89.  "Here's one, a friend, and one that knows you well."  Romeo and Juliet,
     Act V. sc. 3.

90.  "Great floods have flown from simple sources." All's Well that Ends
     Well, Act II. sc. 1.

91.  "In winter's tedious nights, sit by the fire with good old folks."
     Richard II.  Act V.  Sc 1.

92.  "Sudden sorrow serves to say thus, some good things come
     to-morrow."  Second Part of Henry IV.  Act IV. sc. 2.

93.  "O, how this discord doth afflict my soul!"  First Part of Henry VI.
     Act III. sc. 1.

94.  "The smallest worm will turn being trodden on."  Third Part of Henry
     VI.  Act I. sc. 2.

95.  "So every bondman in his own hand bears the power to cancel his
     captivity."  Julius Cæsar, Act I. sc. 3.

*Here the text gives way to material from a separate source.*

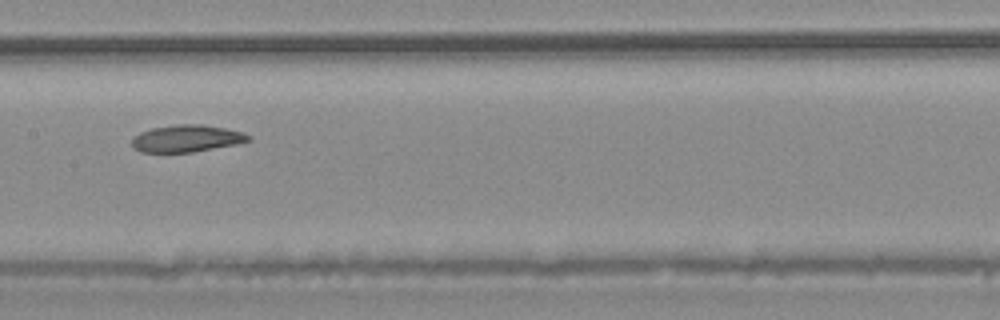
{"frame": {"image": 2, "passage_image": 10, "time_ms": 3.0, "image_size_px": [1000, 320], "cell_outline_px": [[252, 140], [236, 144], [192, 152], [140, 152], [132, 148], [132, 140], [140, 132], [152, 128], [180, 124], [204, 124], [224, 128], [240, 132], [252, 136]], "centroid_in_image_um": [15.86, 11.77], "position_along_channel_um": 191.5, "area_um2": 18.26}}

96.  "I am not of many words, but I thank you."  Much Ado about Nothing,
     Act I. sc. 1.

97.  "Things at the worst will cease."  Macbeth, Act IV. sc. 2.

98.  "For I know thou'rt full of love and honesty, and weigh'st thy words
     before thou givest them breath."  Othello, Act III. sc. 3.

99.  "Let's teach ourselves that honourable stop, not to outsport
     discretion." Othello, Act II. sc. 3.

100.  "The time of life is short!  To spend that shortness basely were too
      long, if life did ride upon a dial's point, still ending at the
      arrival of an hour."  First Part of Henry IV.  Act. V. sc. 2.

101.  "Men at times are master's of their fates:  The falt...is not in our
      stars, But in ourselves." Julius Cæsar, Act I. sc. 2.